Figure 9a shows the theoretical trend of energy, distinguishing historical data (green plot) from those predicted (red plot).
By observing the historical data, the alerting status is identified when the energy is under a threshold value during a sufficient observation period (see horizontal dashed line of Figure 9a representing the threshold delimiting the risk region of low produced power). The observation of an alerting condition in the analyzed power trend enables the automatic prediction calculus to estimate the future alerting risk level; when the predicted results highlight a lower energy power value (compared with the threshold value) for a different period and in a continuous way, it defines a high or a very high risk level. In Figure 9b,c are illustrated the energy power trends and the power forecasting of the analyzed dataset [24] in the short and in the medium period, respectively. Each predicted sample refers to a period of about 5 h (average time estimated by considering the average time gap between two time-sorted records). The upper limit of the threshold is not defined in the analyzed case because no strange peaks are observed (for example, due to an energy overload condition), and because a high amplitude of power represents a good parameter of merit. In Appendix B are reported more details about the ANN-MLP algorithm used to predict power.

4. Discussion

A possible evolution of the PM model is its implementation in automated production systems. Specifically, AI tools can be interfaced, by means of Human–Machine Interfaces (HMIs), with production machines, providing an automated actuation control driven by the AI alerting output (through a translation via Programmable Logic Controller (PLC) protocols of the output into an executable command driving machine). In Figure 10 is illustrated the scheme of a possible matching between AI and HMI, thus controlling the error; the feedback control system is defined by G(s) transfer function forwarding gain, while H(s) is the feedback transfer function, and E(s) is the error signal equal to the difference between the input signal X(s) and the feedback signal H(s)Y(s).
E(s) = X(s) − H(s) · Y(s)
The output signal Y(s) is provided by the equation:
Y(s) = G(s) · E(s)
The error signal may be a gap measured between the desired value of the monitored parameter and the real measured one.
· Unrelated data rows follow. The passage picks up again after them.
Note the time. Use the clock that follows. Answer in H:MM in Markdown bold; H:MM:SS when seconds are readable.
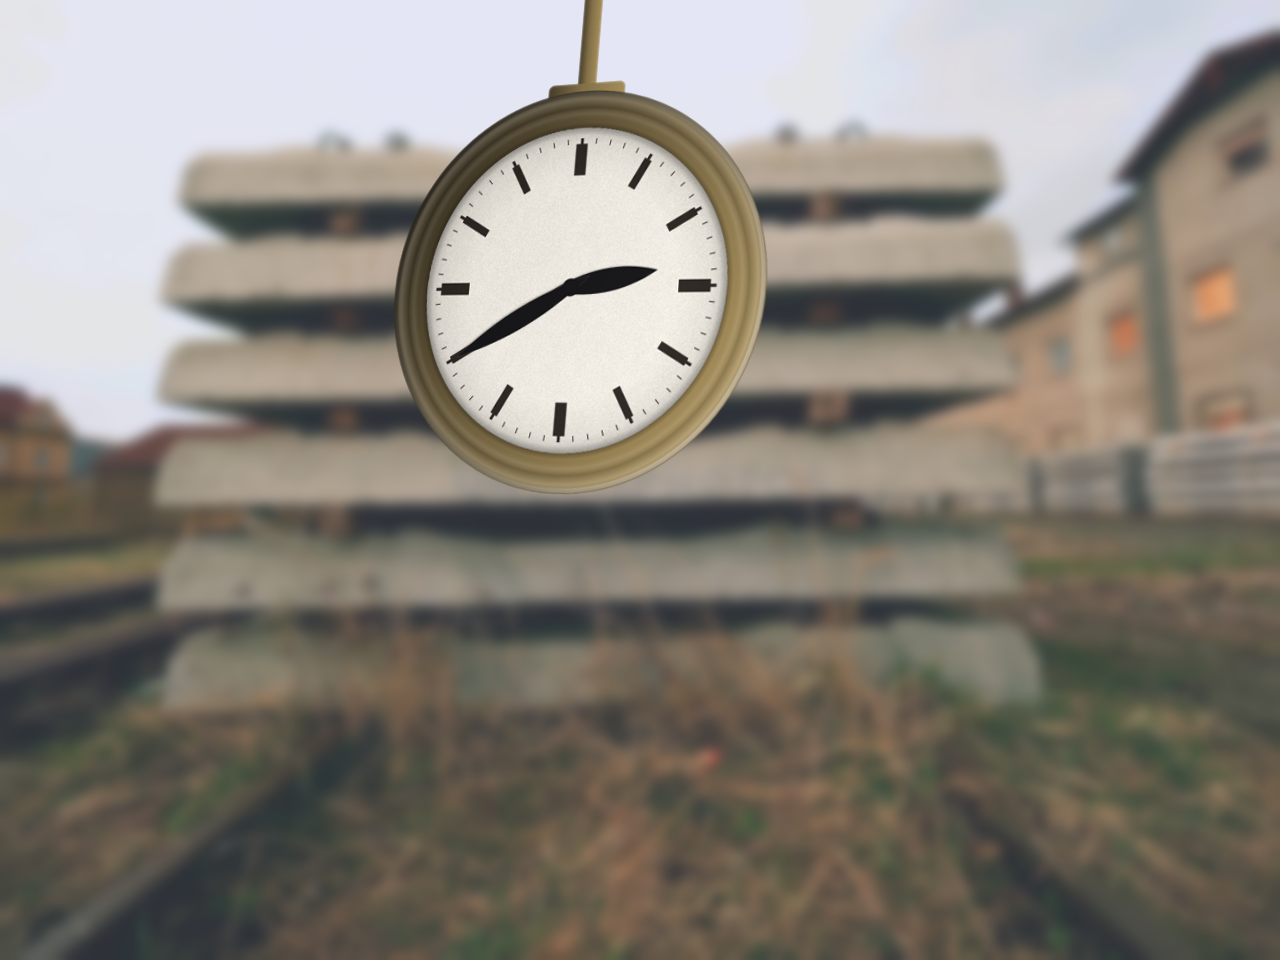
**2:40**
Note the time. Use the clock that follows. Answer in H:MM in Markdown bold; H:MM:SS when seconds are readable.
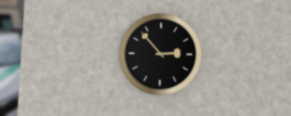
**2:53**
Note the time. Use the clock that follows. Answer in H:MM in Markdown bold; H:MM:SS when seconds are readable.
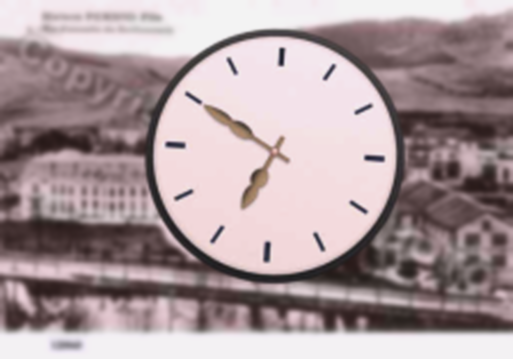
**6:50**
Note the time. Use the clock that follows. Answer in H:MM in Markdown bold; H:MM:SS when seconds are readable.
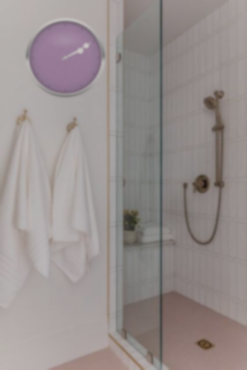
**2:10**
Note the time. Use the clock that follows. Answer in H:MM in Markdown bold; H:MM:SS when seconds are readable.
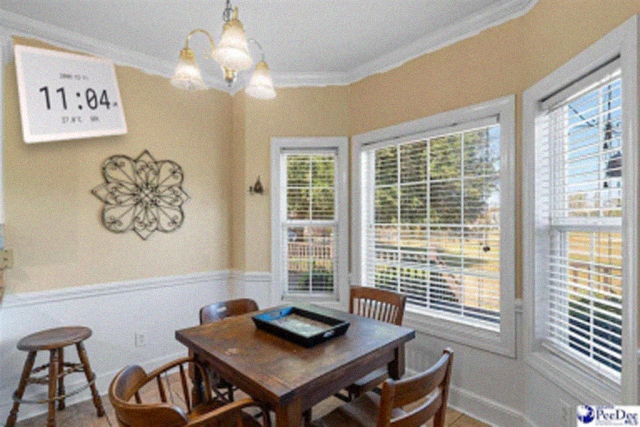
**11:04**
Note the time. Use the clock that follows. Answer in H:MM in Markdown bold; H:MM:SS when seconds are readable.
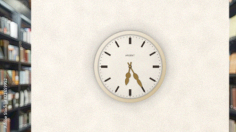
**6:25**
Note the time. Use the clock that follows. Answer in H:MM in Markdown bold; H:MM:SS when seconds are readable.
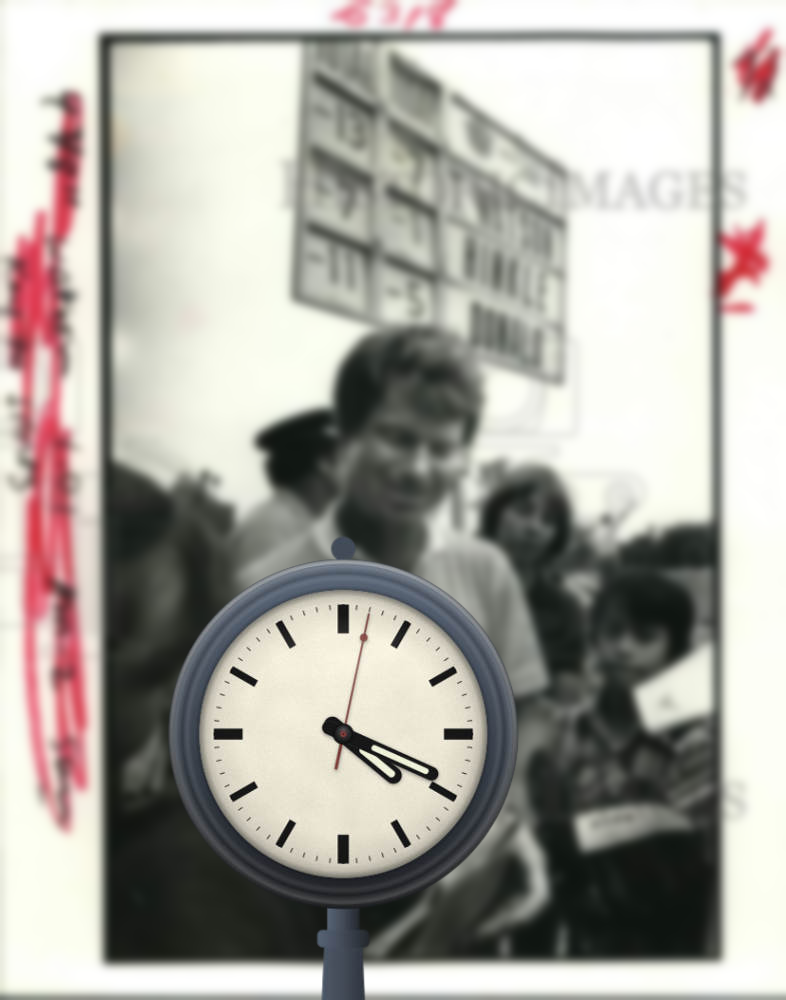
**4:19:02**
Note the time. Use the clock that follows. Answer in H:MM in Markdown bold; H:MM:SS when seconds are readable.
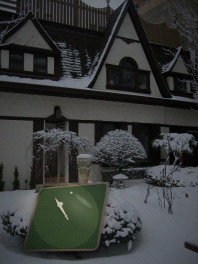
**10:54**
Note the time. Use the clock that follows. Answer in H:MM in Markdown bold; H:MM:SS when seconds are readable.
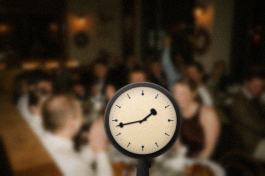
**1:43**
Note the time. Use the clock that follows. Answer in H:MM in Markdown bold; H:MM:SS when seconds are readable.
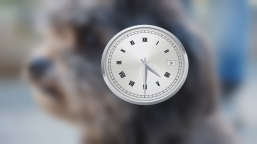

The whole feedback system of Figure 9 is the “translation” of the PM model in terms of electronic signals, and describes a self-adaptive approach using AI as for Industry 5.0 facilities [1].
AI circuits based on feedback control are suitable for different industry 5.0 applications and functions, such as [1]:
  • tool speed regulation integrating AI intelligent control (DC motor controlled by a voltage signal as output of the AI engine);
  • tool speed regulation integrating AI controlling an electrical current traveling in series resistors;
  • tool speed regulation integrating AI controlling values of series of resistors;
  • tool speed regulation integrating AI controlling the value of a single resistance;
  • collaborative exoskeletons with auto-adaptive solutions controlling motion trajectory and torque;
  • AI controller for current-source inverter circuits (control of the switching conditions) as for three-phase Current-Source Inverters (CSIs);
  • intelligent converter control;
  • wave rectifier control;
  • control of voltage-source inverters;
  • control of current-source inverters;
  • robotic PID controller based on AI learning;
  • AI controller adjusting tool trajectory;
  • AI-based image processing selecting inline objects (unsupervised algorithms);
  • soft robotics for intelligent collaborative robotics reading disturbance measurements;
  • additive manufacturing control (pulsed signal techniques);
  • AI image vision circuits implementing AND logic ports.
The discussed examples will help readers to understand how the PM model can be applied in different production scenarios: as the theoretical model is flexible, it is applicable in different cases also involving substantial changes in production approaches and in organizational models. The AI analysis affects the organizational model of industries, because it activates a series of corrective interventions depending on the detected machine parameters. In this scenario, the application of CM models [11,29] is essential to achieving the best production efficiency for industries working in different sectors.
In Table 2 are identified some aspects that are consequence of applying AI in PM models, correlated with organizational influences for different management classifications.
In Table 3 are listed some advantages and disadvantages of the BPMN-PM models integrating AI unsupervised and supervised algorithms.
The proposed BPMN-PM approach is mainly characterized by its limited ability to automatically define the alerting thresholds for specific cases; this requires an initial accurate analysis of historical data with the continuous checking of product quality to choose the best set of machine parameters. The challenge of future works is to implement a totally automatic system able to auto-calibrate the thresholds as a function of the quality parameters using the feedback control of Figure 10.

5. Conclusions

The proposed work provides a new concept of process mapping based on AI integration into automated decision-making processes. In particular, we discuss a new concept of the PM model activating AI unsupervised and supervised algorithms and improving production processes. In order to facilitate the compression of the proposed model, we have used the BPMN approach. Our paper shows two production cases to show how it is possible to apply the theoretical model to a specific case of production. The discussed PM approach highlights other correlated aspects, including the organizational impacts, the formulation of risk maps based on the prediction of production parameters, the self-adapting processes setting machine parameters, and the possible integrations of PM with HMI. The PM model represents the first step for the implementation of advanced Industry 5.0 processes in production systems. The PM approach can be adopted to design all the advanced electronic and mechatronic systems characterized by checkpoint logics and automated parameter setting.

Funding

This research received no external funding.

Acknowledgments

The author gratefully thanks the staff of “Ingegneria Gestionale” of LUM University “Giuseppe Degennaro”.

Conflicts of Interest

The author declares no conflict of interest.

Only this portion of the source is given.